Either way, who cares, an ssd now will gives performance that a HDD will NEVER achieve, sequential is at this point in time, almost worthless, the thing that "makes" an ssd what it is and makes random small file performance and high queue depth performance so good is....... essentially no latency. HDD's will never overcome this. Likewise there isn't actually any reason you need 2tb ssd's, because the vast majority of people's storage needs aren't performance related.

You have 30gb OS which eventually should shrink rather than grow(you can already trim down a vista/7 install to a fraction of that but cause long term problems, if only MS would make a tiny version of it that actually worked), a few games and all your video, music, work on an HDD, no need for "performance" to playback a simple high def file at a fraction of the speed even a HDD is capable.

So the situation is, if in 10 years you can get a 256gb ssd for £40, and a 4tb ssd for £400, and a 4tb hdd for £40.... the vast majority of people will get a 256gb ssd and a 4tb hdd anyway. There is simply no requirement now for all storage to be ultra fast, nor will that change in the future.

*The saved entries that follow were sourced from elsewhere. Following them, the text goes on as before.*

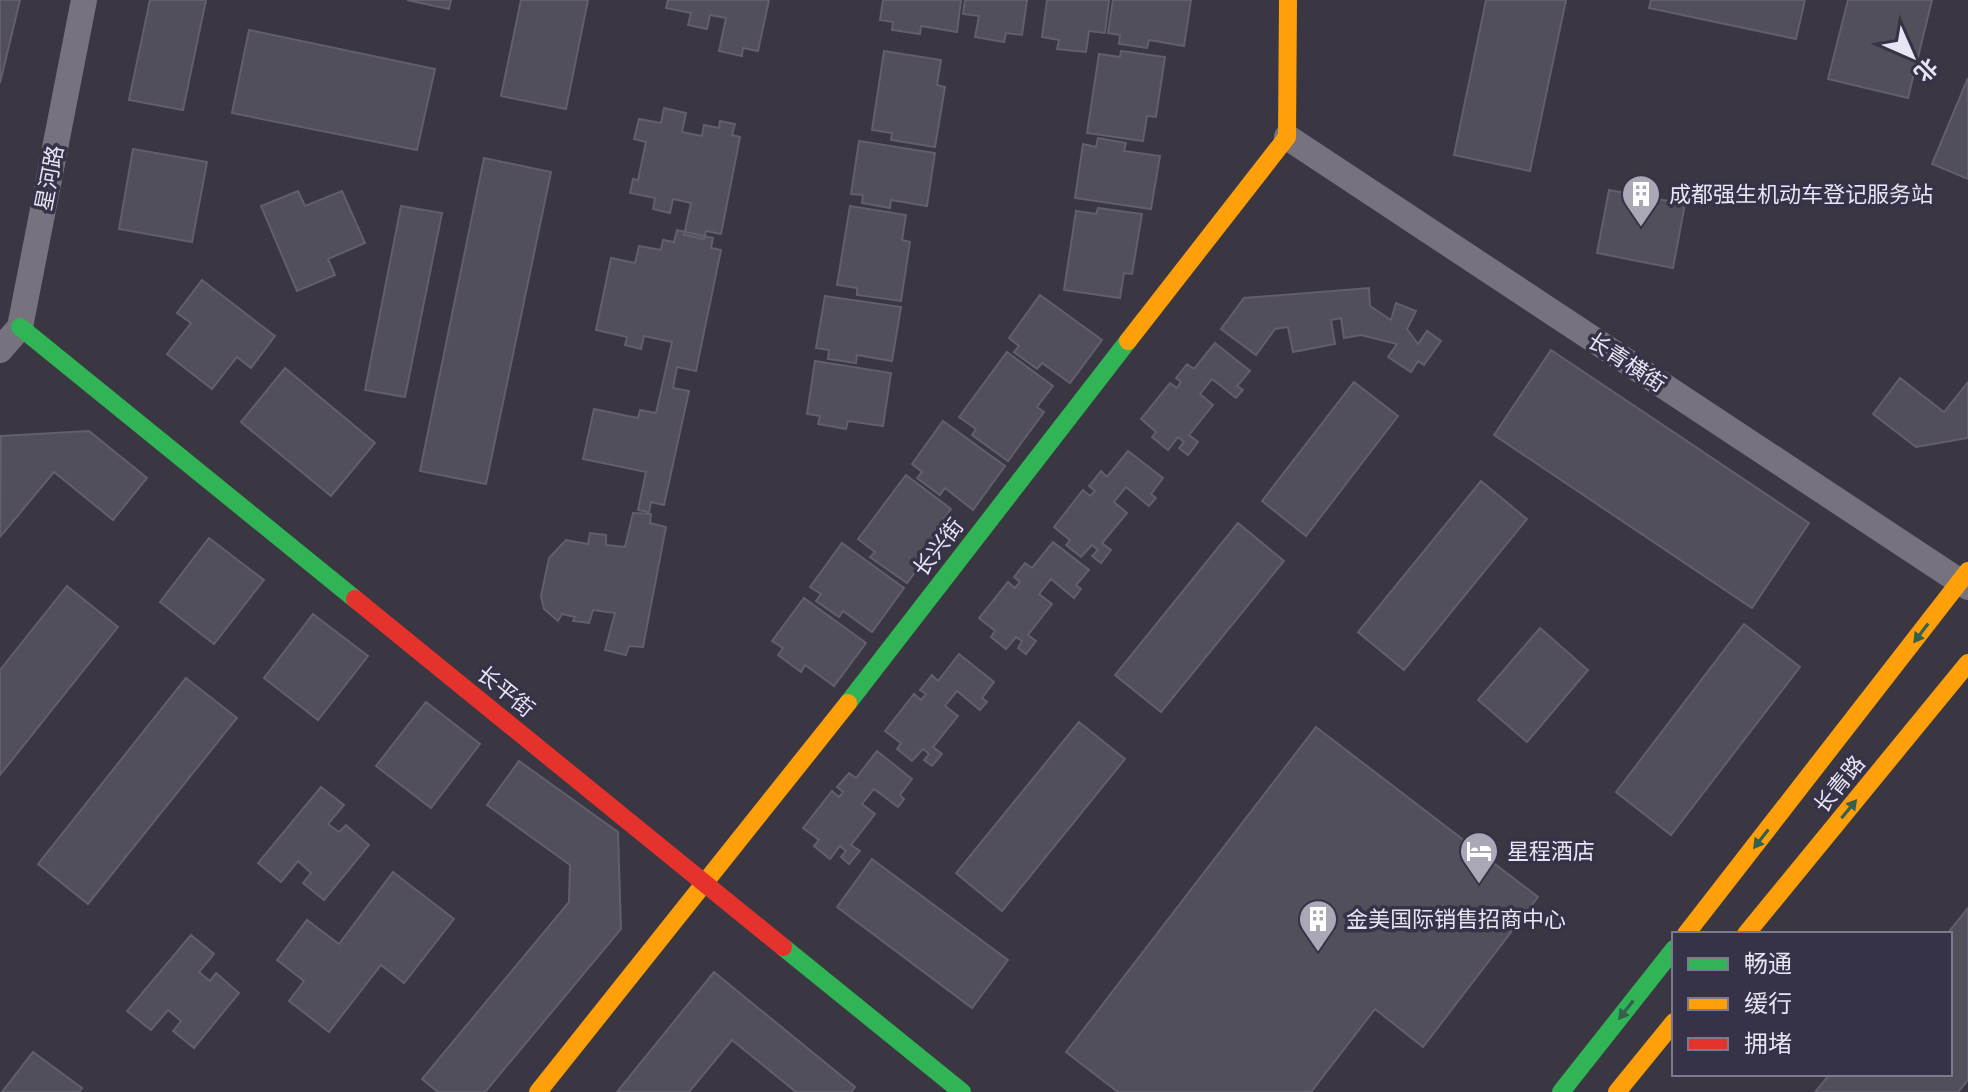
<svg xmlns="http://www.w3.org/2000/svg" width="1968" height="1092" font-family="'Times New Roman','Noto Sans SC',serif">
<rect width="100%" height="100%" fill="#3a3743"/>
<path fill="#514f59" stroke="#615f69" stroke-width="2" d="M0 0H20L0 83Z
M150 0H206L183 110 129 100Z
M407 0H451L449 9Z
M521 0H588L566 109 501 96Z
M668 0H769L758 51 743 48 742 56 719 51 726 18 710 15 707 29 688 25 691 13 666 8Z
M883 0H961L957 32 921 26 920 34 892 30 893 22 880 20Z
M965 0H1027L1022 35 1006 33 1004 42 975 37 979 16 963 14Z
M1047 0H1109L1105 33 1089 31 1086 52 1057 49 1059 40 1042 37Z
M1113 0H1191L1184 46 1149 40 1147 48 1119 44 1120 35 1108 33Z
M1486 0H1566L1530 171 1454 155Z
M1651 0H1805L1796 39 1649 8Z
M1848 0H1932L1908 98 1828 79Z
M249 30 435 69 417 150 232 113Z
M884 51 941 60 937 85 945 87 935 147 891 140 892 133 872 130Z
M1121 51 1165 57 1156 117 1147 116 1143 141 1087 133 1099 54 1120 57Z
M1968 78V179L1932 164Z
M664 108 686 113 682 132 702 136 704 125 719 128 720 121 735 124 732 135 740 137 721 234 706 231 704 239 684 235 691 203 673 199 670 213 653 209 655 198 630 193 633 179 638 180 646 142 634 139 639 119 661 123Z
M1098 138 1126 143 1124 151 1160 156 1151 209 1075 198 1083 144 1096 147Z
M859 141 935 153 927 206 891 200 890 208 862 203 863 195 851 194Z
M133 149 207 162 192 242 119 229Z
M484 158 551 172 486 484 420 471Z
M1609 190 1685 204 1673 268 1597 253Z
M298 191 305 206 342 191 365 243 328 259 335 275 297 291 261 206Z
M401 206 442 213 405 397 365 390Z
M850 206 906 215 902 240 910 242 901 301 857 295V288L837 285Z
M1098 208 1142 214 1132 274 1124 273 1120 298 1064 290 1076 211 1096 214Z
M677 230 713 238 711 248 721 250 696 371 677 367 673 388 689 391 664 505 651 502 649 512 638 510 646 472 583 459 594 409 638 418 640 410 656 413 672 342 644 336 641 349 625 345 627 337 596 330 611 258 635 263 639 246 661 250 663 240 674 242Z
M202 280 275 336 251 368 237 357 212 389 167 354 191 323 177 313Z
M1369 288 1370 306 1391 320 1396 303 1416 311 1407 329 1418 344 1427 331 1441 341 1424 365 1418 361 1411 372 1388 357 1397 344 1361 335 1344 338 1341 318 1331 320 1335 344 1293 352 1288 327 1275 329 1256 355 1221 329 1244 298Z
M1040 295 1102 340 1070 383 1042 363 1037 369 1014 352 1019 346 1009 338Z
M825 296 901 307 892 361 857 355 856 363 828 359 829 350 816 348Z
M1215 343 1250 371 1237 386 1243 390 1236 398 1212 379 1200 394 1213 405 1189 435 1198 442 1188 455 1179 448 1184 442 1178 437 1168 450 1152 437 1156 432 1141 419 1170 383 1177 388 1181 382 1176 378 1187 364 1194 369Z
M1551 350 1809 523 1752 608 1494 435Z
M1007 352 1053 386 1037 407 1044 412 1008 461 972 435 976 429 959 417Z
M815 361 891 373 883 426 848 421 846 429 818 424 820 416 807 414Z
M285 368 375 443 331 496 241 422Z
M1900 378 1944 412 1968 382V438L1916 447 1873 414Z
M1354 382 1398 416 1306 536 1262 501Z
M943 421 1005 466 973 510 945 488 940 495 917 478 922 472 912 464Z
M89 431 147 478 113 520 54 472 0 537 1 436Z
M1128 451 1163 478 1151 494 1156 498 1149 506 1126 487 1114 502 1127 513 1102 543 1111 550 1101 563 1092 556 1098 550 1092 545 1081 557 1066 545 1070 540 1054 527 1083 490 1090 496 1095 491 1089 486 1101 471 1107 477Z
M906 475 951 509 936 529 943 534 907 583 870 557 875 552 858 539Z
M1481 481 1527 519 1404 670 1358 632Z
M633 513 651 514 650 523 666 527 643 647 629 646 626 655 605 650 615 613 593 610 589 623 573 621 575 617 562 614 558 621 544 609 541 596 549 558 566 540 588 544 590 533 606 535V545L625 547Z
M1238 523 1284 561 1161 712 1115 675Z
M209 538 264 580 214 644 160 602Z
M1053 542 1089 570 1076 585 1081 589 1074 598 1051 579 1039 594 1052 604 1028 635 1036 641 1026 654 1018 648 1022 641 1016 637 1006 649 991 637 995 631 979 618 1008 582 1015 588 1020 582 1014 577 1025 563 1032 568Z
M842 543 904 588 872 632 843 611 839 617 816 601 821 594 810 587Z
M67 586 118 627 0 775V670Z
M804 598 866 643 834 686 805 665 801 672 778 655 783 648 772 641Z
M313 614 368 656 318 720 264 678Z
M1744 624 1800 667 1671 835 1616 792Z
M1540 628 1588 670 1527 742 1478 700Z
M959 654 994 682 982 698 987 702 980 710 957 691 945 706 958 716 933 747 942 754 932 766 924 760 929 754 923 749 912 761 897 749 901 743 885 731 914 694 921 700 926 694 920 690 932 675 938 681Z
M186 678 237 718 88 904 38 864Z
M426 702 480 744 431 808 376 766Z
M1079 722 1125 759 1002 911 956 873Z
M1316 727 1538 897 1423 1047 1375 1009 1311 1092H1118L1066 1052Z
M877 751 912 779 900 795 904 799 898 807 874 789 862 804 875 814 851 845 860 851 849 864 841 857 846 851 840 846 830 859 814 846 819 840 803 828 832 791 839 797 843 792 837 787 849 773 856 778Z
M519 761 618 832 621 929 485 1092H438L422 1079 569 902 570 865 487 805Z
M321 787 344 805 328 824 339 832 346 825 369 845 324 900 303 883 311 873 298 861 281 882 258 863Z
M872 859 1008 960 972 1008 837 907Z
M393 872 454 919 404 983 381 965 329 1032 289 1001 304 981 277 960 307 920 339 944Z
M1968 908V1080L1958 1092H1815L1830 1074H1950V934H1947Z
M191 935 214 954 199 972 210 981 216 973 239 993 194 1048 173 1031 181 1021 168 1010 151 1030 127 1011Z
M714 972 855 1087 851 1092H796L732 1040 689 1092H617Z
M33 1052 82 1088 79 1092H2Z"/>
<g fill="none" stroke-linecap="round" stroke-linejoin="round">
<path stroke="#76737e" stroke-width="26" d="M1287 137 1968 587
M0 350 20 327 84 0"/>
<path stroke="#30b455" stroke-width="18" d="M20 327 355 599
M848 703 1128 341
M783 947 962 1092
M1561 1092 1674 949"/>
<path stroke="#ff9f0a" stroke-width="18" d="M1128 341 1287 137 1288 0
M1686 934 1968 571
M1746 934 1968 663
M538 1092 848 703
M1617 1092 1674 1022"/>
<path stroke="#e5322d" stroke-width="18" d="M355 599 783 947"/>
</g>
<defs><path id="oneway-solid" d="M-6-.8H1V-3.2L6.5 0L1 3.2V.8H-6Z" transform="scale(2)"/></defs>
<g fill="#34604d">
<use href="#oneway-solid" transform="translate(1921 633) rotate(127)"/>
<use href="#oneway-solid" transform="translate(1849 809) rotate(-51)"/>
<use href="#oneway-solid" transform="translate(1761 839) rotate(128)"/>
<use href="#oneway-solid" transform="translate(1626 1010) rotate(128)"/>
</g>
<defs>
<g id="building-pin" transform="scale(2)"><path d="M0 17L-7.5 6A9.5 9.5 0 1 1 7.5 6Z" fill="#aaa8b6" stroke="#363248"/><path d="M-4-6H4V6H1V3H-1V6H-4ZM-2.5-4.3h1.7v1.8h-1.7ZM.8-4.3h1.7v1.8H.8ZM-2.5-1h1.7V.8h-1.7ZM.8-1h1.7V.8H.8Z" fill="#fff"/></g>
<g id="hotel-pin" transform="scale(2)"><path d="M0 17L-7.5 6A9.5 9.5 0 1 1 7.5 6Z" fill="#aaa8b6" stroke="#363248"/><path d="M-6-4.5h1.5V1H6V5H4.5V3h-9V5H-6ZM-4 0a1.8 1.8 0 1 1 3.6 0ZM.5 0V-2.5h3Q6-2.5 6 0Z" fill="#fff"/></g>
</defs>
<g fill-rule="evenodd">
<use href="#building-pin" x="1641" y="194"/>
<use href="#hotel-pin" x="1479" y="851"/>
<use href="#building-pin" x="1318" y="919"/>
</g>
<g text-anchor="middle" stroke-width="7" stroke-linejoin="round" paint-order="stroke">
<g font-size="22" fill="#e7e5f4" stroke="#363248">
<text transform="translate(49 178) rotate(-79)" y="8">星河路</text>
<text transform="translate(1627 362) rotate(33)" y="8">长青横街</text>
<text transform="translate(938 547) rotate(-52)" y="8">长兴街</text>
<text transform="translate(506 691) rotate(39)" y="8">长平街</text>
<text transform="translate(1839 784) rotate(-51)" y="8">长青路</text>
</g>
<g font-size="22" fill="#e7e5f4" stroke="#363248" text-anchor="start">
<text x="1669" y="202">成都强生机动车登记服务站</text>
<text x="1507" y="859">星程酒店</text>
<text x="1346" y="927">金美国际销售招商中心</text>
</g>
</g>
<rect x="1672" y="932" width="280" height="144" fill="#363248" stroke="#7d7a8d" stroke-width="2"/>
<rect x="1688" y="958" width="40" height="12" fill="#30b455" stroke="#7d7a8d" stroke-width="2"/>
<text x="1744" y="972" font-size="24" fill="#e7e5f4">畅通</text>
<rect x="1688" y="998" width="40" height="12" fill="#ff9f0a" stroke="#7d7a8d" stroke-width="2"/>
<text x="1744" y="1012" font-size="24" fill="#e7e5f4">缓行</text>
<rect x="1688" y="1038" width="40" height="12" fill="#e5322d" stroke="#7d7a8d" stroke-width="2"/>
<text x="1744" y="1052" font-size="24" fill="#e7e5f4">拥堵</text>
<g transform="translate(1912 56) rotate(135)" stroke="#363248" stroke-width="6" paint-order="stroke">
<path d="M0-6L14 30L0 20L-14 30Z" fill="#e7e5f4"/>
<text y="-12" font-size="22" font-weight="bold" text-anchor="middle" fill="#e7e5f4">北</text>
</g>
</svg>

Anyway, the vast majority of performance from chips is from having more chips and accessing them all at the same time. Marginally increased latency won't make a significant difference if you can access 4 times as many chips, which will end up with vastly more performance anyway.
 
a quick copy and paste
The memory capacity of electronics devices could be increased in future thanks to an organic data storage system using ternary rather than binary data storage. The current prototype is designed for permanent data storage, and can be written once but read multiple times, but the Chinese researchers hope to develop re-writable data storage based on the technology.